I'm sure the poet from Listener isn't the first person to recognize that he was living on lies.
"Come on and sew us together; we're just some tattered rags, stained forever. We only have what we remember."
It's weird that the concept of being a tattered rag is a hopeful one. Stained forever. Forever imperfect. The image in my mind is of the dude from castaway, trying to make a sail. His wasn't of tattered rags, but it's kind of the same; a heap of trash, washed up on the shore: that was his redemption. The shell of a port-a-potty. The walls of a toilet.
Sew us together because a tattered rag is small and full of holes. Because a tattered rag could be less tattered if there were more rags.
Tie me to you. Sew me to you. I'm talking to you, reader (fuck the fourth wall). I dare you to. I am tattered and stained, inadequate and rotten. I am a conglomerate of weaknesses fused together to form the spitting image of humanity's best bastardization of a god. I am the fourth removed tapestry of the Lady of Shalott, stitched from her tower: beautiful, but not real. Sewn by hands more able than I and worn by a world more caustic than I. I will never be the life she craved till death, and I will never haul a ship until you are me as well. Until we are one tattered rag, aching to find completeness, but reveling in our incompleteness.

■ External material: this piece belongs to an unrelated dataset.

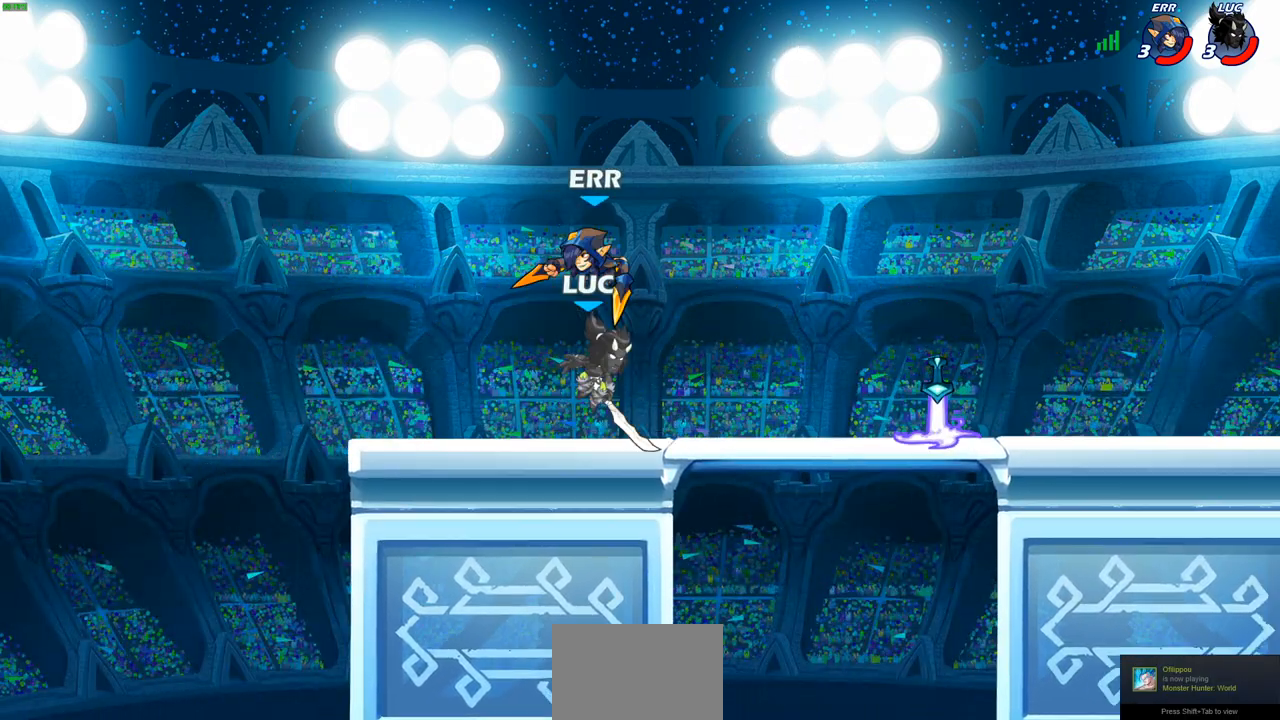
{"buttons": [], "left_stick": "left", "right_stick": "center", "events": [[67, "left_stick", "left"], [100, "L3", "down"], [300, "L3", "up"]]}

I'm still talking to you. I don't know who you are. But I'm talking at you. Tell me about your church of shipwrecks. Tell me about the other rags you've sewn to yourself. Tell me about the other failures you are in congress with, because those wretched, stained, contemptible, glorious (I'm yelling now; can you hear?) people are the ones I want graphed into my skin. I can feel you, but you're far. I want to know you, but I can't.

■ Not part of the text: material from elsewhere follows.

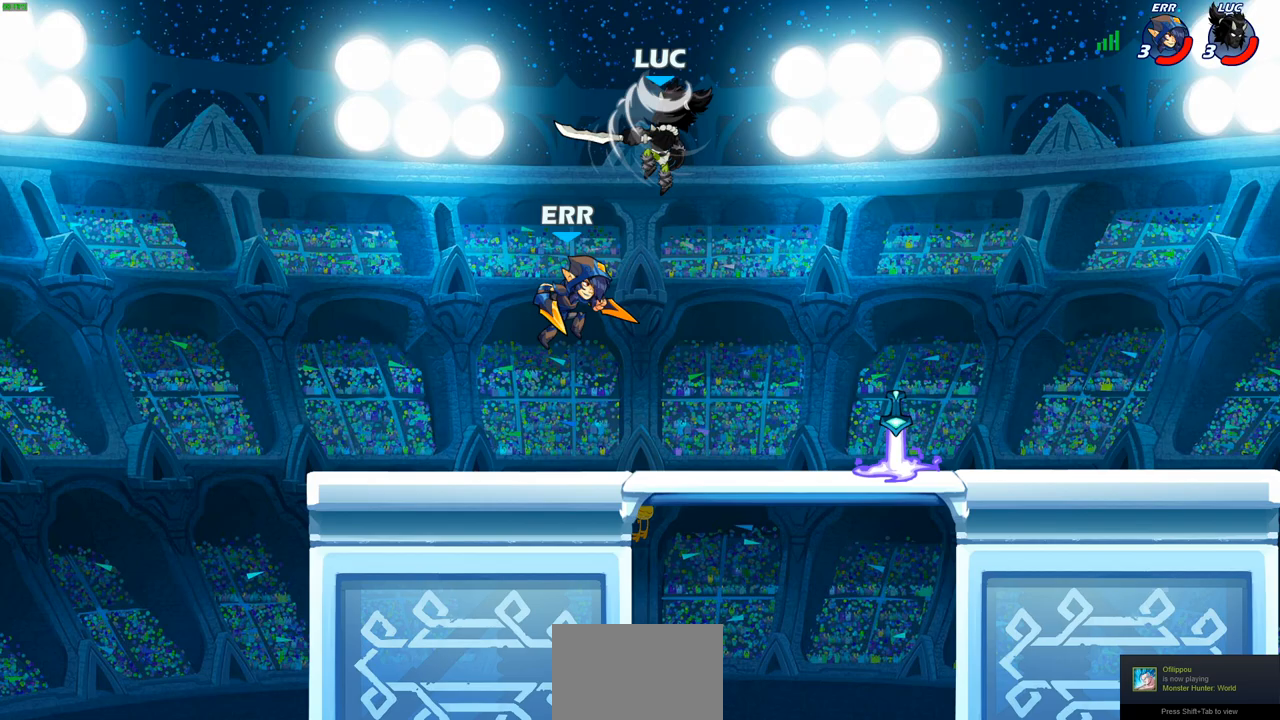
{"buttons": [], "left_stick": "right", "right_stick": "center", "events": [[200, "CROSS", "down"], [267, "left_stick", "right"], [400, "CROSS", "up"]]}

Please. Lets stand here and be human. Or sit, and be mortal. Lets lay side by side, my friend, my family, and be stained. Indivine. Decidedly separate from the eternal. Ripped and torn, tattered rags stained forever, but sewn into the most beautiful tapestry of identity and divinity our minds can't handle.
"First, you have to know - not fear, KNOW - that someday, you're going to die."